**Input data**
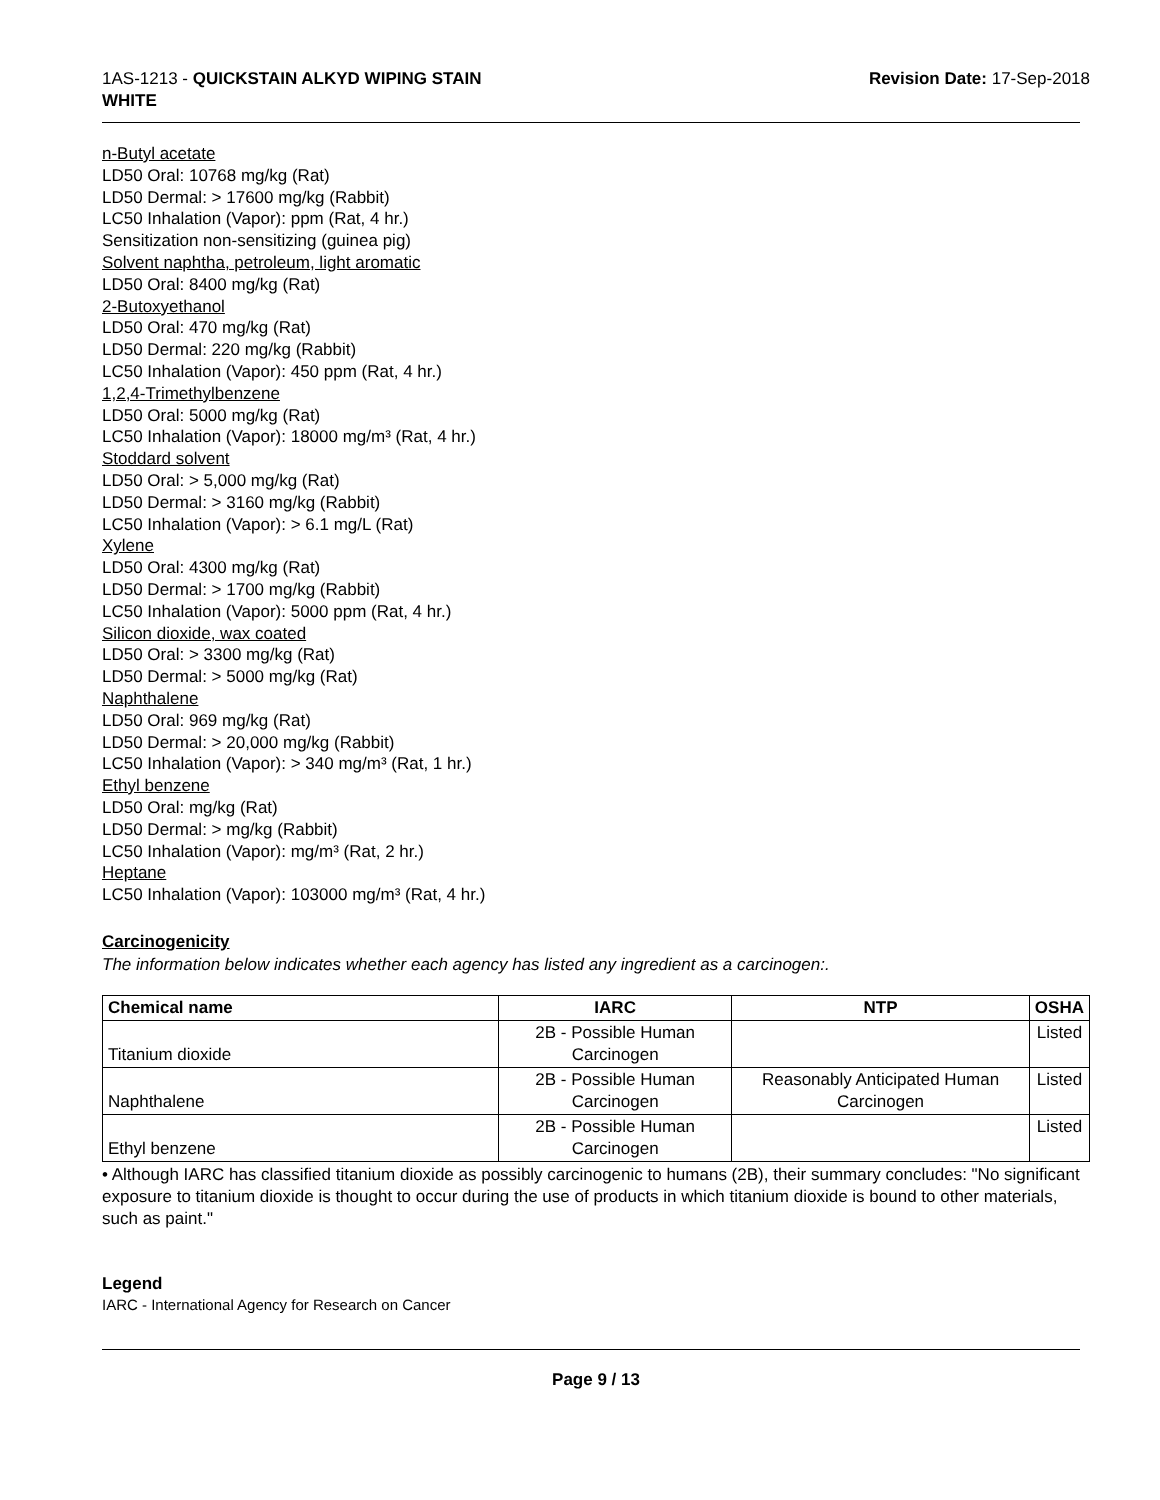1AS-1213 - QUICKSTAIN ALKYD WIPING STAIN
WHITE
Revision Date: 17-Sep-2018
n-Butyl acetate
LD50 Oral: 10768 mg/kg (Rat)
LD50 Dermal: > 17600 mg/kg (Rabbit)
LC50 Inhalation (Vapor): ppm (Rat, 4 hr.)
Sensitization non-sensitizing (guinea pig)
Solvent naphtha, petroleum, light aromatic
LD50 Oral: 8400 mg/kg (Rat)
2-Butoxyethanol
LD50 Oral: 470 mg/kg (Rat)
LD50 Dermal: 220 mg/kg (Rabbit)
LC50 Inhalation (Vapor): 450 ppm (Rat, 4 hr.)
1,2,4-Trimethylbenzene
LD50 Oral: 5000 mg/kg (Rat)
LC50 Inhalation (Vapor): 18000 mg/m³ (Rat, 4 hr.)
Stoddard solvent
LD50 Oral: > 5,000 mg/kg (Rat)
LD50 Dermal: > 3160 mg/kg (Rabbit)
LC50 Inhalation (Vapor): > 6.1 mg/L (Rat)
Xylene
LD50 Oral: 4300 mg/kg (Rat)
LD50 Dermal: > 1700 mg/kg (Rabbit)
LC50 Inhalation (Vapor): 5000 ppm (Rat, 4 hr.)
Silicon dioxide, wax coated
LD50 Oral: > 3300 mg/kg (Rat)
LD50 Dermal: > 5000 mg/kg (Rat)
Naphthalene
LD50 Oral: 969 mg/kg (Rat)
LD50 Dermal: > 20,000 mg/kg (Rabbit)
LC50 Inhalation (Vapor): > 340 mg/m³ (Rat, 1 hr.)
Ethyl benzene
LD50 Oral: mg/kg (Rat)
LD50 Dermal: > mg/kg (Rabbit)
LC50 Inhalation (Vapor): mg/m³ (Rat, 2 hr.)
Heptane
LC50 Inhalation (Vapor): 103000 mg/m³ (Rat, 4 hr.)
Carcinogenicity
The information below indicates whether each agency has listed any ingredient as a carcinogen:.
| Chemical name | IARC | NTP | OSHA |
| --- | --- | --- | --- |
| Titanium dioxide | 2B - Possible Human Carcinogen | | Listed |
| Naphthalene | 2B - Possible Human Carcinogen | Reasonably Anticipated Human Carcinogen | Listed |
| Ethyl benzene | 2B - Possible Human Carcinogen | | Listed |
• Although IARC has classified titanium dioxide as possibly carcinogenic to humans (2B), their summary concludes: "No significant exposure to titanium dioxide is thought to occur during the use of products in which titanium dioxide is bound to other materials, such as paint."
Legend
IARC - International Agency for Research on Cancer
Page 9 / 13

**Exercise aim**
Repeat the listing above in full, exactly, and omit its pictures.

**Expected answer**
1AS-1213 - QUICKSTAIN ALKYD WIPING STAIN
WHITE
Revision Date: 17-Sep-2018
n-Butyl acetate
LD50 Oral: 10768 mg/kg (Rat)
LD50 Dermal: > 17600 mg/kg (Rabbit)
LC50 Inhalation (Vapor): ppm (Rat, 4 hr.)
Sensitization non-sensitizing (guinea pig)
Solvent naphtha, petroleum, light aromatic
LD50 Oral: 8400 mg/kg (Rat)
2-Butoxyethanol
LD50 Oral: 470 mg/kg (Rat)
LD50 Dermal: 220 mg/kg (Rabbit)
LC50 Inhalation (Vapor): 450 ppm (Rat, 4 hr.)
1,2,4-Trimethylbenzene
LD50 Oral: 5000 mg/kg (Rat)
LC50 Inhalation (Vapor): 18000 mg/m³ (Rat, 4 hr.)
Stoddard solvent
LD50 Oral: > 5,000 mg/kg (Rat)
LD50 Dermal: > 3160 mg/kg (Rabbit)
LC50 Inhalation (Vapor): > 6.1 mg/L (Rat)
Xylene
LD50 Oral: 4300 mg/kg (Rat)
LD50 Dermal: > 1700 mg/kg (Rabbit)
LC50 Inhalation (Vapor): 5000 ppm (Rat, 4 hr.)
Silicon dioxide, wax coated
LD50 Oral: > 3300 mg/kg (Rat)
LD50 Dermal: > 5000 mg/kg (Rat)
Naphthalene
LD50 Oral: 969 mg/kg (Rat)
LD50 Dermal: > 20,000 mg/kg (Rabbit)
LC50 Inhalation (Vapor): > 340 mg/m³ (Rat, 1 hr.)
Ethyl benzene
LD50 Oral: mg/kg (Rat)
LD50 Dermal: > mg/kg (Rabbit)
LC50 Inhalation (Vapor): mg/m³ (Rat, 2 hr.)
Heptane
LC50 Inhalation (Vapor): 103000 mg/m³ (Rat, 4 hr.)
Carcinogenicity
The information below indicates whether each agency has listed any ingredient as a carcinogen:.
| Chemical name | IARC | NTP | OSHA |
| --- | --- | --- | --- |
| Titanium dioxide | 2B - Possible Human Carcinogen | | Listed |
| Naphthalene | 2B - Possible Human Carcinogen | Reasonably Anticipated Human Carcinogen | Listed |
| Ethyl benzene | 2B - Possible Human Carcinogen | | Listed |
• Although IARC has classified titanium dioxide as possibly carcinogenic to humans (2B), their summary concludes: "No significant exposure to titanium dioxide is thought to occur during the use of products in which titanium dioxide is bound to other materials, such as paint."
Legend
IARC - International Agency for Research on Cancer
Page 9 / 13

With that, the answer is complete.